Pennsylvania's pre-election support
Pennsylvania’s pre-election support

In about a week we will see just how Pennsylvania goes for both the presidential election and the Senate election.

Credit for the piece goes to Nate Cohn.

The Asian Arms Race

In case you missed it, two weeks ago President Duterte of the Philippines had some interesting things to say regarding the relationship between the Philippines and the United States. “America has lost” and “separation from the U.S.” were among the two big lines he spoke to a Chinese audience. But the Philippines are an important part of President Obama’s pivot to Asia strategy as we have been spending money and time improving defence ties. Naturally issues like the the pivot underpin Trump’s claims about poor judgment when it comes to the Obama/Clinton foreign policy.

The pivot’s improving defence ties come at a time of region-wide increases in defence spending.
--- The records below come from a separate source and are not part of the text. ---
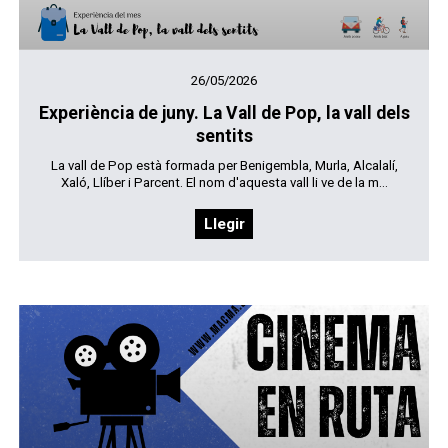
26/05/2026
Experiència de juny. La Vall de Pop, la vall dels
sentits
La vall de Pop està formada per Benigembla, Murla, Alcalalí,
Xaló, Llíber i Parcent. El nom d'aquesta vall li ve de la m...
Llegir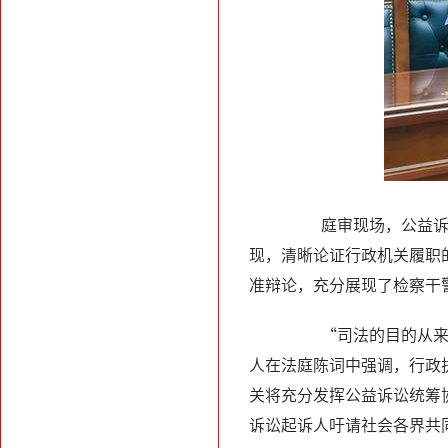
庭审现场，公益诉讼
现，清晰论证行政机关履职
准辩论，充分展现了检察干
“司法的目的从来不
人在法庭陈词中强调，行政
关将充分发挥公益诉讼统筹
诉讼起诉人吁请社会各界共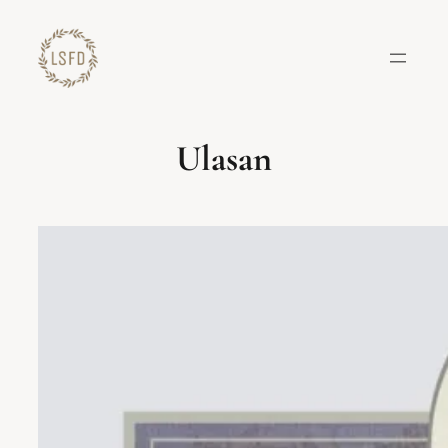
Lewati
ke
konten
Ulasan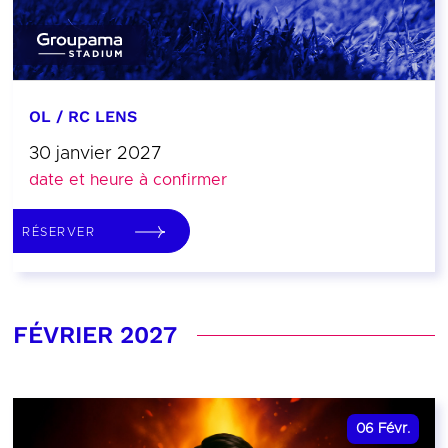
OL / RC LENS
30 janvier 2027
date et heure à confirmer
RÉSERVER
FÉVRIER 2027
06
Févr.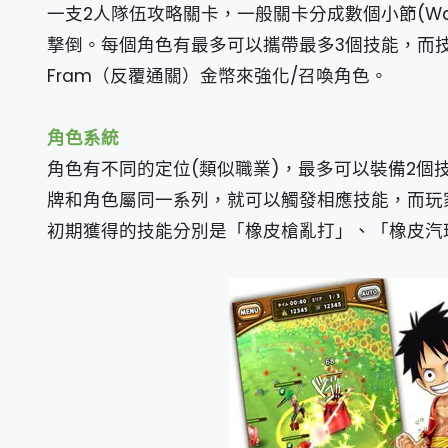
一支2人隊伍攻略關卡，一般關卡分成數個小節(Wa
撃倒。每個角色有最多可以攜帶最多3個技能，而
Fram（反覆通關）金幣來強化/召喚角色。
角色系統
角色有不同的定位(類似職業)，最多可以裝備2個
牌和角色屬同一系列，就可以觸發相應技能，而玩
初期獲得的技能分別是「橡皮槍亂打」、「橡皮汽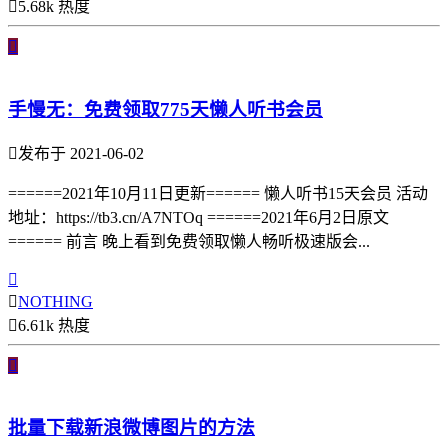

5.68k 热度

手慢无：免费领取775天懒人听书会员

发布于 2021-06-02
======2021年10月11日更新====== 懒人听书15天会员 活动
地址：https://tb3.cn/A7NTOq ======2021年6月2日原文
====== 前言 晚上看到免费领取懒人畅听极速版会...


NOTHING

6.61k 热度

批量下载新浪微博图片的方法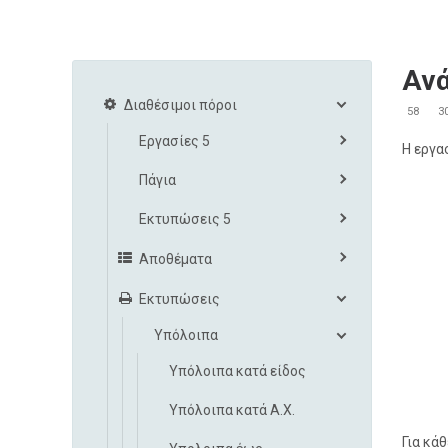
Αν
Διαθέσιμοι πόροι
58
3
Εργασίες 5
Η εργα
Πάγια
Εκτυπώσεις 5
Αποθέματα
Εκτυπώσεις
Υπόλοιπα
Υπόλοιπα κατά είδος
Υπόλοιπα κατά Α.Χ.
Για κά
Thankfully Bloomberg put together an article with some nice graphics earlier this year. As someone who has always had an interest in naval things if not military things, see my numerous posts on that here, I thoroughly enjoyed reading the article and digesting the graphics. The one below compares the strengths of the Chinese fleets to those American fleets permanently assigned to the Pacific Ocean region.

The Chinese Navy vs (part of) the US Navy
The Chinese Navy vs (part of) the US Navy

Of course the question becomes, beyond making our military stronger, just what would Trump do to counter or affect the arms race in the Asia Pacific region?
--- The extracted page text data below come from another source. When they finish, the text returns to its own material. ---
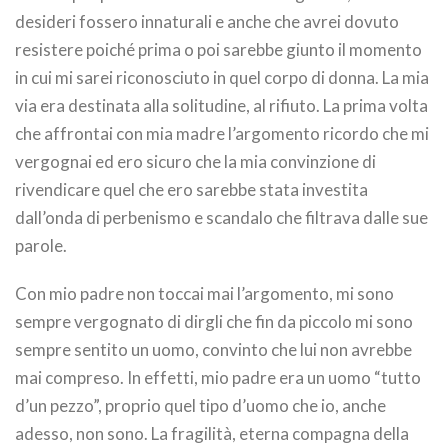
desideri fossero innaturali e anche che avrei dovuto
resistere poiché prima o poi sarebbe giunto il momento
in cui mi sarei riconosciuto in quel corpo di donna. La mia
via era destinata alla solitudine, al rifiuto. La prima volta
che affrontai con mia madre l’argomento ricordo che mi
vergognai ed ero sicuro che la mia convinzione di
rivendicare quel che ero sarebbe stata investita
dall’onda di perbenismo e scandalo che filtrava dalle sue
parole.
Con mio padre non toccai mai l’argomento, mi sono
sempre vergognato di dirgli che fin da piccolo mi sono
sempre sentito un uomo, convinto che lui non avrebbe
mai compreso. In effetti, mio padre era un uomo “tutto
d’un pezzo”, proprio quel tipo d’uomo che io, anche
adesso, non sono. La fragilità, eterna compagna della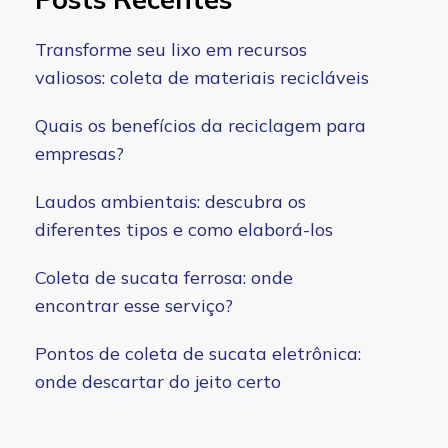
Transforme seu lixo em recursos
valiosos: coleta de materiais recicláveis
Quais os benefícios da reciclagem para
empresas?
Laudos ambientais: descubra os
diferentes tipos e como elaborá-los
Coleta de sucata ferrosa: onde
encontrar esse serviço?
Pontos de coleta de sucata eletrônica:
onde descartar do jeito certo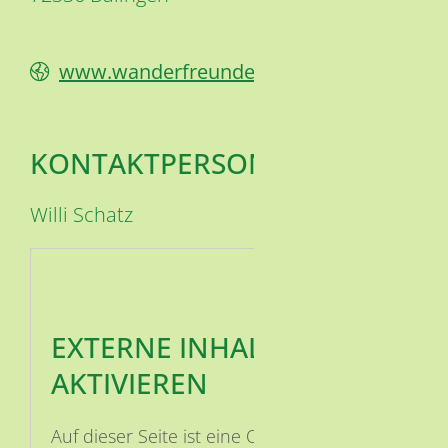
www.wanderfreunde.taebingen.de
KONTAKTPERSON
Willi
Schatz
EXTERNE INHALTE
AKTIVIEREN
Auf dieser Seite ist eine OSM Karte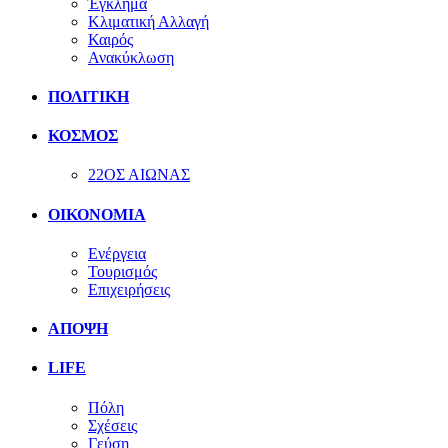
Έγκλημα
Κλιματική Αλλαγή
Καιρός
Ανακύκλωση
ΠΟΛΙΤΙΚΗ
ΚΟΣΜΟΣ
22ΟΣ ΑΙΩΝΑΣ
ΟΙΚΟΝΟΜΙΑ
Ενέργεια
Τουρισμός
Επιχειρήσεις
ΑΠΟΨΗ
LIFE
Πόλη
Σχέσεις
Γεύση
Credit for the piece goes to the Bloomberg graphics department.

Tracking Polls One Week Out

Well the election is next Tuesday, and last Friday and this past weekend was…interesting. So one(ish) week to go, and we are going to turn to a few posts that use data visualisation and graphics to explore topics related to the election.

Today we start with the latest tracking polls, released on Friday. The piece comes from the Washington Post and highlights the closing gap between Clinton and Trump with a sudden spike in Republican candidate support. But what I really like about the piece is the plot below. It displays the 0 axis vertically and plots time with the most recent date at the top. And then support for the various demographics can be filtered by selectable controls above the overall plot.

Saturday's polling numbers
Saturday’s polling numbers

Of course the really interesting bit is going to be how much this changes in the next seven days. And then what that means for the results when we all wake up on Wednesday morning.

Credit for the piece goes to Chris Alcantara, Kevin Uhrmacher, and Emily Guskin.